It was Father Pro coming to give a retreat to office employees after their day’s work.
The retreatants knelt among the typewriters, unafraid, while agents prowled in the street below.
In his lighthearted fashion, Father Pro described another retreat given to chauffeurs (taxi or truck drivers). He called them “the people of pro,” (A pun, for pro means “worth”).

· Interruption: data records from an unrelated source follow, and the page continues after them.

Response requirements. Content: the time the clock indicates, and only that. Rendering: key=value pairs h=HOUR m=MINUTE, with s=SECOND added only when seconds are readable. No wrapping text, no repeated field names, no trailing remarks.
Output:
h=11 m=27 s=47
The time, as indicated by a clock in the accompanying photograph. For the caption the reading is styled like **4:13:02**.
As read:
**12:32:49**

“Imagine fifty noisy chauffeurs, fine types with their rough unpolished manners. To my astonishment I found that the language of the common people flowed quite naturally from my lips. I thought I had forgotten it in the sixteen years since I left the mines, but strike me pink! it was as though I had left but yesterday. I gave these conferences in a large yard with the usual junk lying around, myself disguised as a mechanic in cover-alls with a cap drawn down to my eyebrows, and giving a spiritual shove to my responsive audience. God bless all the chauffeurs of the world!”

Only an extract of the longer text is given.